Business Strategy

What is my business worth if I wanted to sell it?

Business valuation is far from being an exact science.  There are so many factors that come into valuing a business that there is no formula one can use to get “The” valuation of a business.  A wishy-washy answer would be that the valuation of a company is down to what someone will pay for it – that is true, but ultimately that person must use some principles to come up with what they think is a reasonable price. 

Drawing on my extensive research on the subject (including the doorstop of a textbook I have on my bookshelf!), my experience of working with business owners as an accountant and business investor, and the experiences of my fellow business investors in my network, let’s have a look at some principles we could apply to come up with a valuation on a business.

I have created the Reida Base Model to cover the 5 internal aspects of a business to be able to build up a business valuation. We’ll look at each area in turn and then see what it looks like in a good old widget manufacturing company called Widget Co Ltd.

R – Revenue Generating Net Assets

Revenue Generating Assets are instrumental in making the business operate – it will include the fixed assets as well as current assets.

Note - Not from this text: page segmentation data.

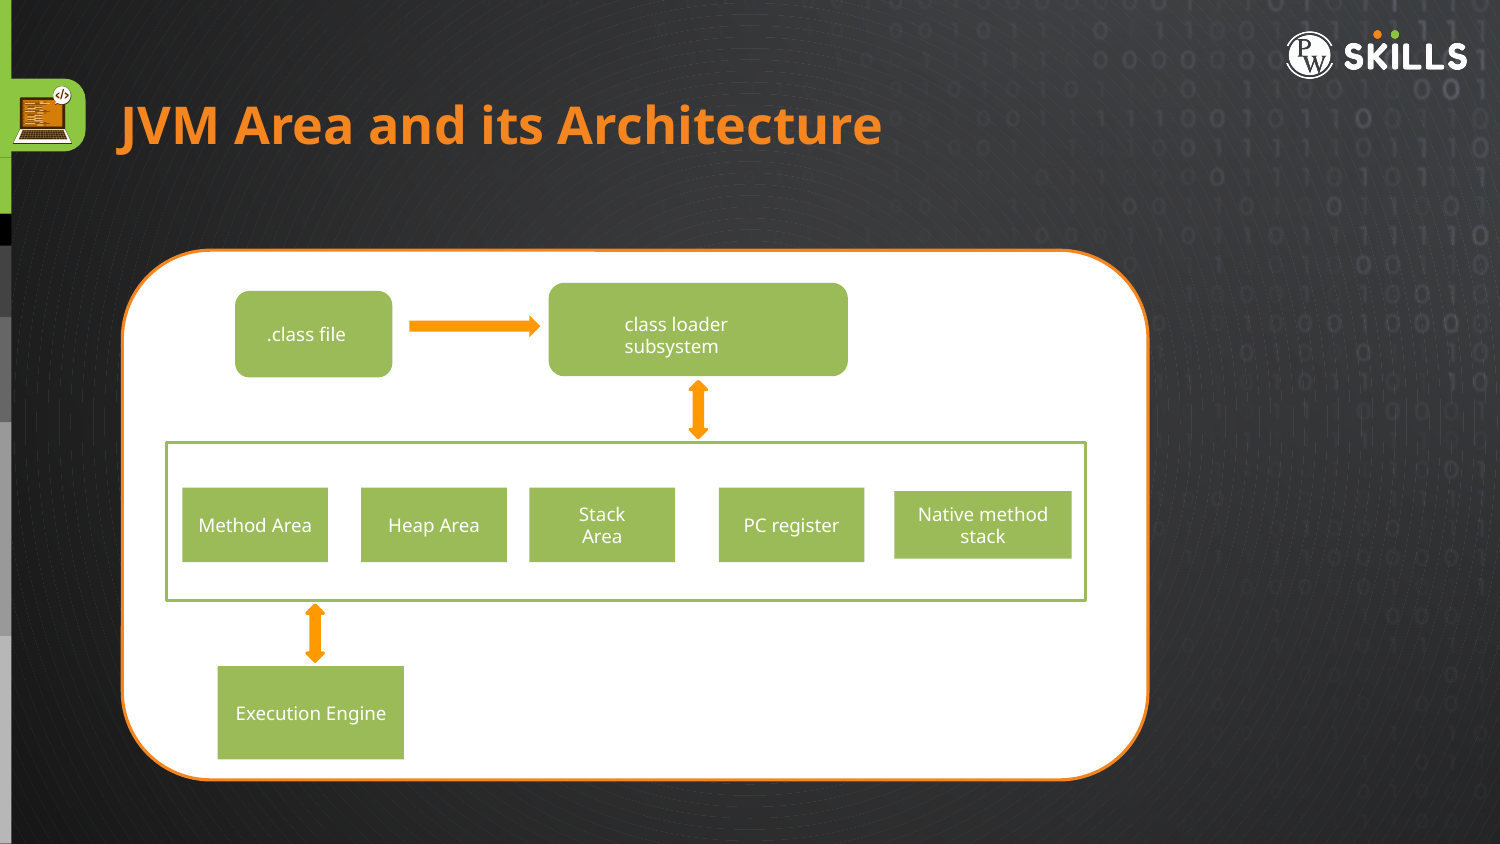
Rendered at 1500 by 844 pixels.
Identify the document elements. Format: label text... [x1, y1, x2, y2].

picture [1286, 30, 1467, 68]
text_box JVM Area and its Architecture [105, 68, 1500, 170]
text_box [122, 249, 1149, 781]
picture [13, 86, 73, 144]
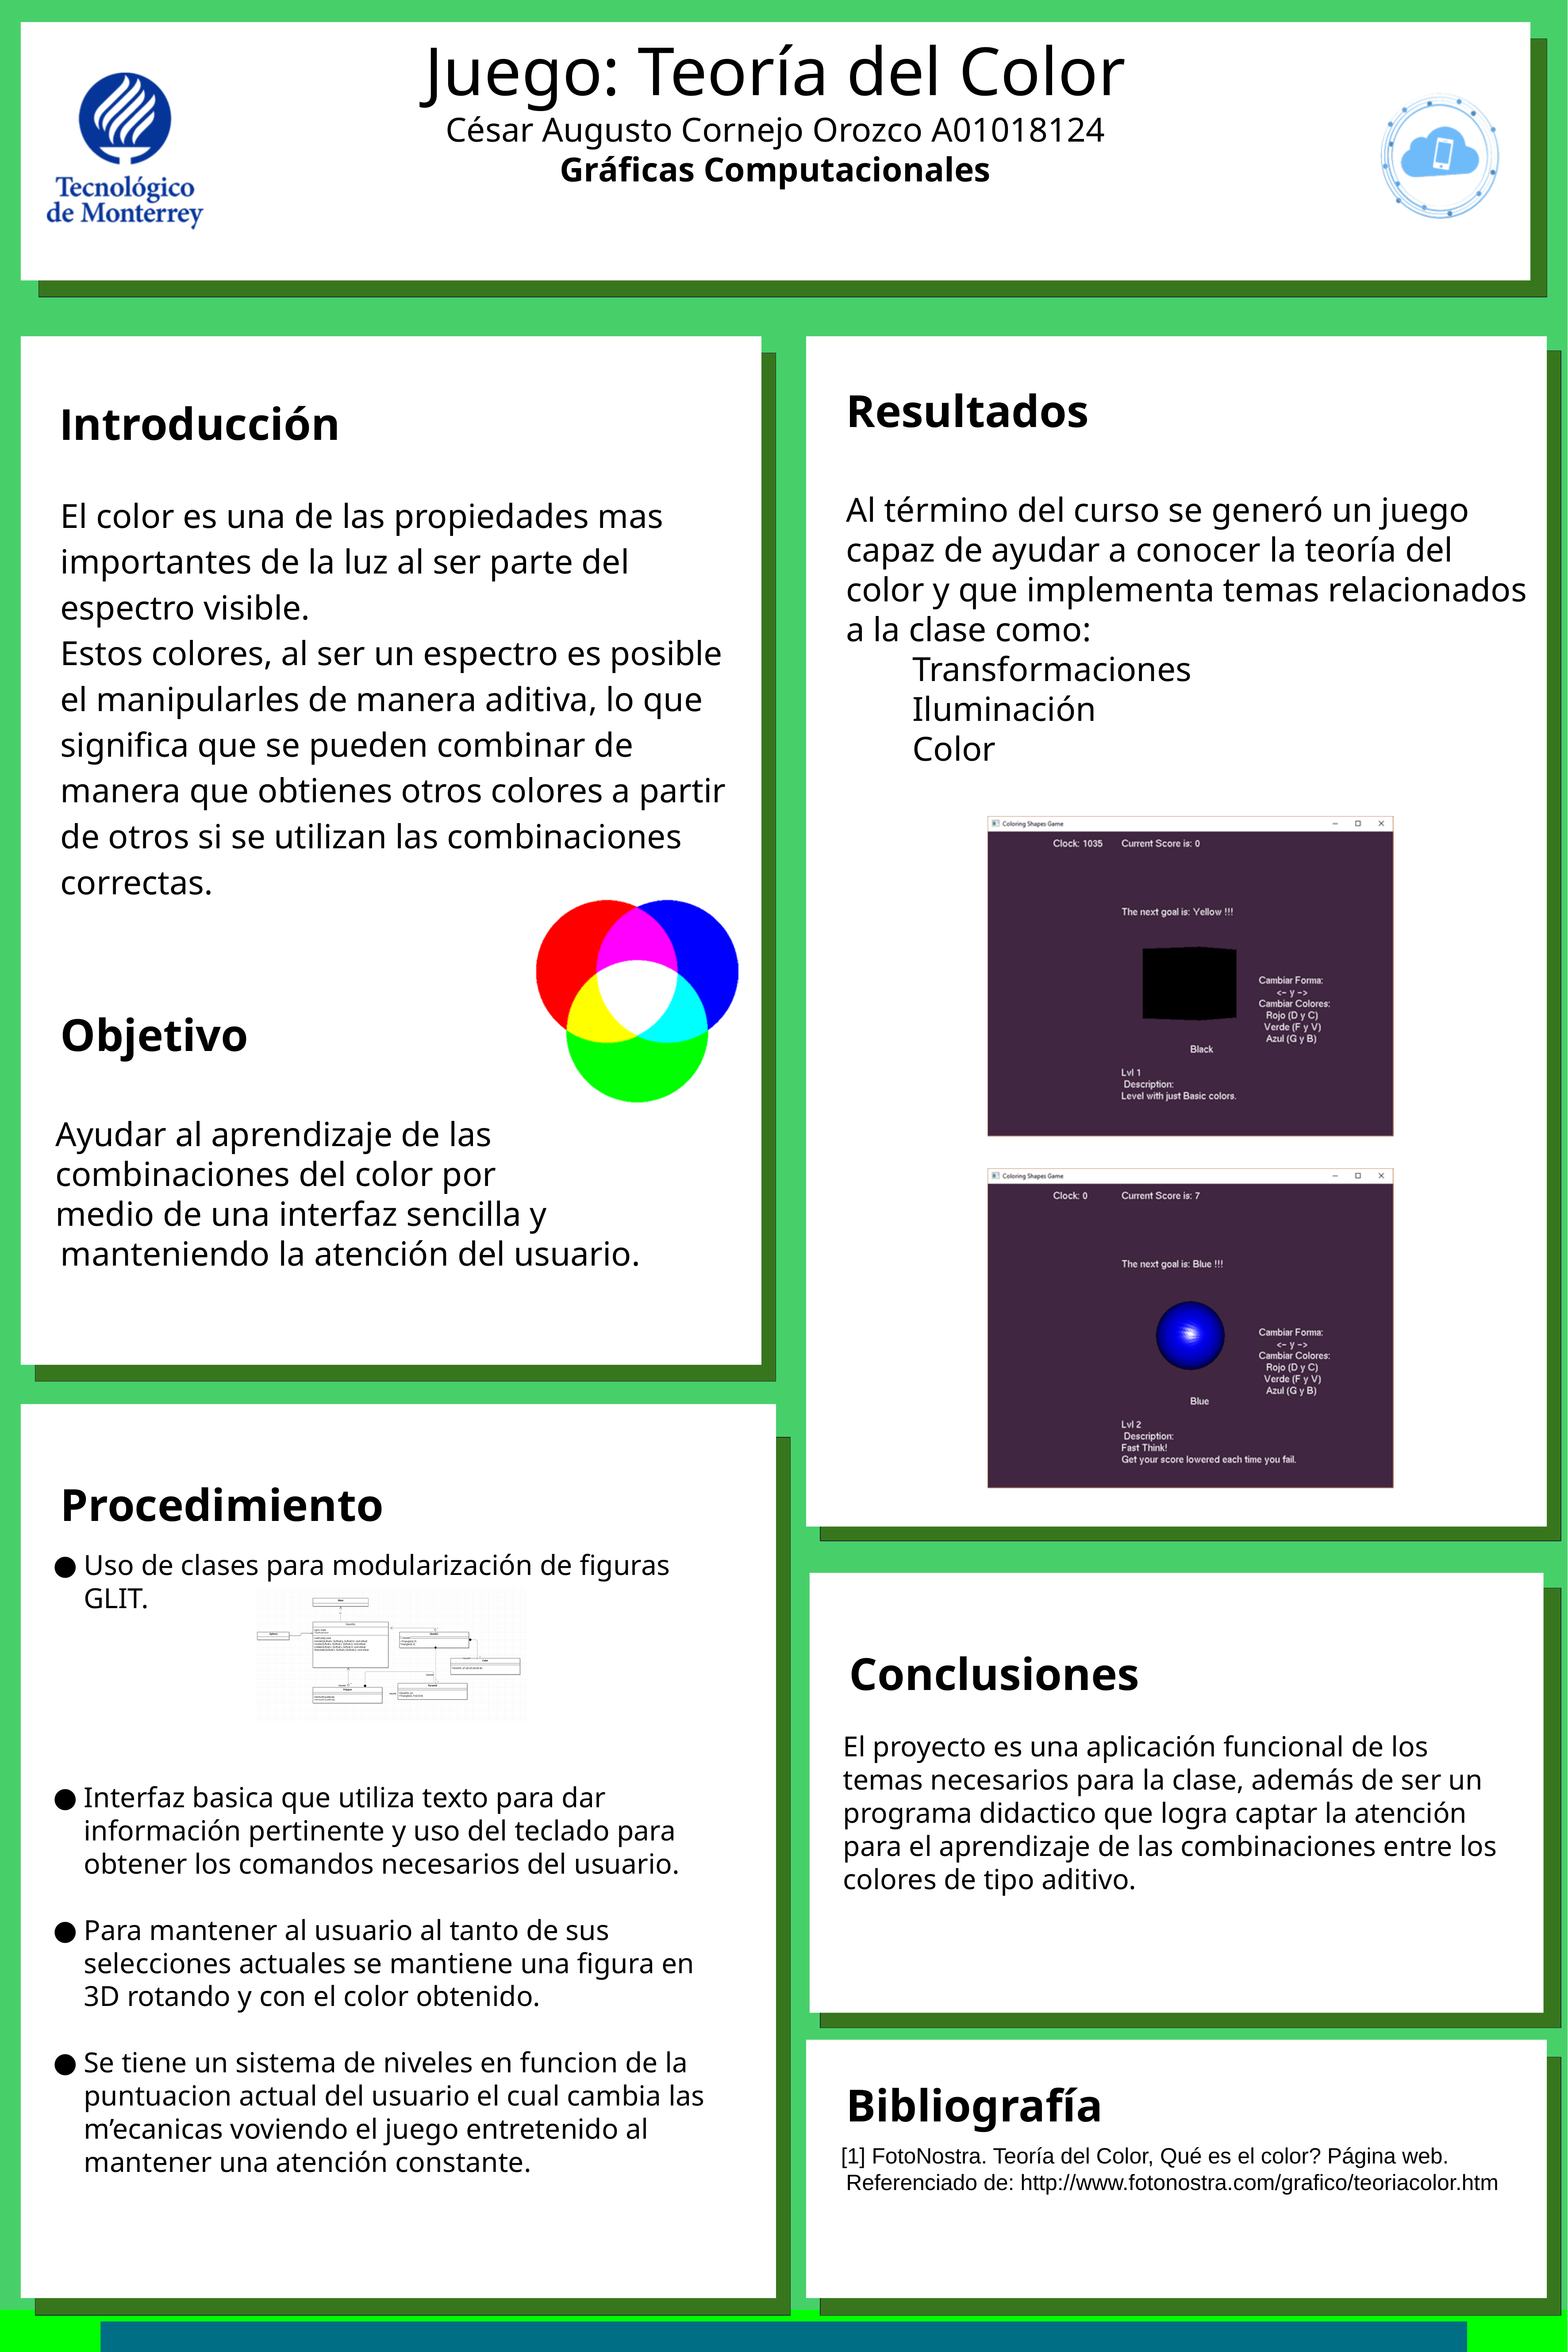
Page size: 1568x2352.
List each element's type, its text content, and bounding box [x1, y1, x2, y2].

text_box Introducción El color es una de las propiedades mas importantes de la luz al ser parte del espectro visible. Estos colores, al ser un espectro es posible el manipularles de manera aditiva, lo que significa que se pueden combinar de manera que obtienes otros colores a partir de otros si se utilizan las combinaciones correctas. Objetivo Ayudar al aprendizaje de las combinaciones del color por medio de una interfaz sencilla y manteniendo la atención del usuario. [20, 336, 761, 1365]
text_box El proyecto es una aplicación funcional de los temas necesarios para la clase, además de ser un programa didactico que logra captar la atención para el aprendizaje de las combinaciones entre los colores de tipo aditivo. [836, 1722, 1512, 1981]
text_box Procedimiento [20, 1404, 776, 2298]
text_box Conclusiones [809, 1573, 1544, 2013]
picture [987, 1168, 1394, 1488]
text_box [35, 353, 776, 1382]
picture [256, 1588, 527, 1723]
picture [987, 816, 1394, 1136]
text_box [38, 38, 1547, 297]
picture [535, 898, 738, 1105]
text_box [820, 2057, 1561, 2316]
text_box [820, 1588, 1561, 2028]
picture [1359, 72, 1517, 231]
text_box [0, 0, 1568, 2310]
text_box Resultados Al término del curso se generó un juego capaz de ayudar a conocer la teoría del color y que implementa temas relacionados a la clase como: Transformaciones Iluminación Color [806, 336, 1547, 1527]
text_box [820, 350, 1561, 1541]
text_box Uso de clases para modularización de figuras GLIT. Interfaz basica que utiliza texto para dar información pertinente y uso del teclado para obtener los comandos necesarios del usuario. Para mantener al usuario al tanto de sus selecciones actuales se mantiene una figura en 3D rotando y con el color obtenido. Se tiene un sistema de niveles en funcion de la puntuacion actual del usuario el cual cambia las m’ecanicas voviendo el juego entretenido al mantener una atención constante. [44, 1541, 738, 2111]
text_box [35, 1437, 791, 2315]
picture [46, 72, 205, 231]
text_box Juego: Teoría del Color César Augusto Cornejo Orozco A01018124 Gráficas Computacionales [20, 22, 1530, 281]
text_box Bibliografía [1] FotoNostra. Teoría del Color, Qué es el color? Página web. Referenciado de: http://www.fotonostra.com/grafico/teoriacolor.htm [806, 2040, 1547, 2298]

In Widget Co Ltd this would include the widget making machines and a fleet of delivery vehicles, while the current assets and liaibilties relating to the lifecycle of the product manufacture and distribution would include cash, debtors (the company’s receivables), creditors (the compay’s payables) and inventories/stock.

E – Excess Assets

Excess assets would include any assets that the company is holding that is over and above the requirement for generating revenue.

In Widget Co Ltd, we might see excess cash that has not been withdrawn from the company and the company might own the property it operates from – the property wouldn’t be necessary to be able to generate revenue, as it could do that just as well from a rented property – so the value of the property would be taken into account in a valuation as an excess asset.

I – Intangible Assets

Intangible is something that does not have a physical presence, so too are intangible assets and could include things like:

  • Brand identity
  • Repeating customer base
  • Internally generated routes to market (for example a fully functional e-commerce website would be an internally generated route to market vs selling on Amazon, which would not count as being an asset of the company)
  • Fully documented systems and procedures
  • Registered Intellectual Property
  • Social media handles, domain names etc

Of course, attributing a value to these items will be a very subjective process, there is no ‘market’ for such things as they are usually integrated into a business.

D – Debt

Generally in the form of loans, consideration should be given to the type of loan, for example – is it a shareholder loan?  Is it a bank loan with a personal guarantee?  Is it a BBL or CBILS?  How much of that loan is still retained within the business as cash or has it all been spent?  Is it a mortgage against the property held in the business, how many parties have

A – Annual Returns

This is the total turnover made as a result of the invested assets and liabilities held by the business, less the monthly and annual expenses to achieve the turnover.

So, how could the Reida Base be used in creating a number to start negotiations?

Where the business is a revenue focused business, I would start with a multiple of Annual Returns and then add and subtract from that figure with excess assets, intangible assets and debt, depending on what is relevant for the business you are dealing with.

Where the business is more balance sheet focused, i.e. on the assets or net assets of the business; the revenue generating, excess and intangible assets along with the debt figures would come together to bring you a number for negotiation.